There is a short character of Clarendon in Warwick’s Memoires, pp. 196-8; compare also Pepys’s Diary, October 13, 1666, and Evelyn’s Diary, August 27, 1667, and September 18, 1683.
66.
Clarendon, MS. Life, pp. 638-9; Continuation of
the Life of Edward
Earl of Clarendon, ed. 1759, pp. 51-2.
Page 226, l. 8. He was released from Windsor
Castle in March 1660.
Compare Burnet’s character, p. 228, ll. 2-4.
l. 19. the Chancellour, i.e. Clarendon himself.
Page 227, ll. 5 ff. John Middleton (1619-74), created Earl of Middleton, 1656. He was taken prisoner at Worcester, but escaped to France. As Lord High Commissioner for Scotland and Commander-in-chief, he was mainly responsible for the unfortunate methods of forcing episcopacy on Scotland.
William Cunningham (1610-64), ninth Earl of Glencairn, Lord Chancellor of Scotland.
John Leslie (1630-81), seventh Earl and first Duke
of Rothes,
President of the Council in Scotland; Lord Chancellor,
1667.
On the composition of the ministry in Scotland, compare
Burnet, ed.
Osmund Airy, vol. i, pp. 199, ff.
67.
Burnet’s History of His Own Time. Vol. i. (pp. 101-2.)

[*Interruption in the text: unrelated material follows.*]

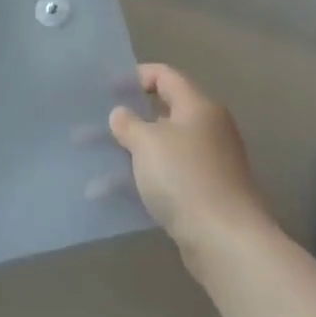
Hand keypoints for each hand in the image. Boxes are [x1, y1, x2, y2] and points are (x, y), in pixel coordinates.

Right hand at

We are fortunate in having companion characters of Lauderdale by Clarendon and Burnet. Their point of view is different. Clarendon describes the Lauderdale of the Restoration who is climbing to power and is officially his inferior. Burnet looks back on him at the height of power and remembers how it was made to be felt. But the two characters have a strong likeness. Burnet is here seen at his best.
Page 228, ll. 14-17. Compare Roger North’s Lives of the Norths, ed. 1890, vol. i, p. 231: ’the duke himself, being also learned, having a choice library, took great pleasure ... in hearing him talk of languages and criticism’. Compare also Evelyn’s Diary, August 27, 1678. His library was dispersed by auction—the French, Italian, and Spanish books on May 14, and the English books on May 27, 1690: copies of the sale catalogues are in the Bodleian. The catalogue of his manuscripts, 1692, is printed in the Bannatyne Miscellany, vol. ii, 1836, p. 149.
l. 30. As Professor of Theology in the University of Glasgow Burnet had enjoyed the favour of Lauderdale, and had dedicated to him, in fulsome terms, A Vindication of the Church and State of Scotland. The break came suddenly, and with no apparent cause, in 1673, when Burnet was appointed royal chaplain and was winning the ears of the King. Henceforward Lauderdale continued a ‘violent enemy’. Their relations at this time are described in Clarke and Foxcroft’s Life of Gilbert Burnet, 1907, pp. 109 ff., where Burnet’s concluding letter of December 15, 1673, is printed in full.
Page 229, ll. 2-7. Richard Baxter delivered himself to Lauderdale in a long letter about his lapse from his former professions of piety—’so fallne from all that can be called serious religion, as that sensuality and complyance with sin is your ordinary course.’ The letter (undated, but before 1672) is printed in The Landerdale Papers, ed. Osmund Airy, Camden Society, vol. iii, 1885, pp. 235-9.